**TRY IT:**
Could you reproduce all the entries under this sentence exactly, leaving the images aside?

╭─ DATASET EXTRACT

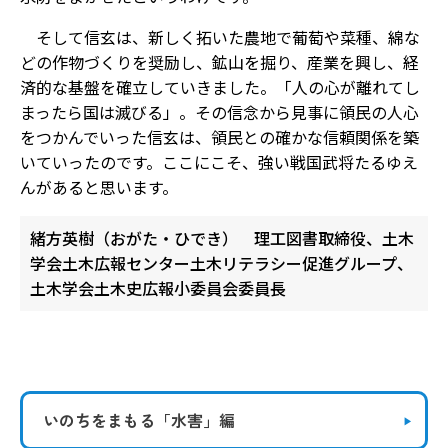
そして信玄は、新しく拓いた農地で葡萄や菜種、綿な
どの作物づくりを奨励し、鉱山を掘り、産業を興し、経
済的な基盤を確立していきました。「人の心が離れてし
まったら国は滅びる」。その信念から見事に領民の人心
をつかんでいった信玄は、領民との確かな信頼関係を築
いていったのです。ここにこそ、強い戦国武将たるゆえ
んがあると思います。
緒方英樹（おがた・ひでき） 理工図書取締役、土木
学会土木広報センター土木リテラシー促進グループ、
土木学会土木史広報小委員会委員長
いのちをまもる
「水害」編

╰─

**RESPONSE BELOW:**
そして信玄は、新しく拓いた農地で葡萄や菜種、綿な
どの作物づくりを奨励し、鉱山を掘り、産業を興し、経
済的な基盤を確立していきました。「人の心が離れてし
まったら国は滅びる」。その信念から見事に領民の人心
をつかんでいった信玄は、領民との確かな信頼関係を築
いていったのです。ここにこそ、強い戦国武将たるゆえ
んがあると思います。
緒方英樹（おがた・ひでき） 理工図書取締役、土木
学会土木広報センター土木リテラシー促進グループ、
土木学会土木史広報小委員会委員長
いのちをまもる
「水害」編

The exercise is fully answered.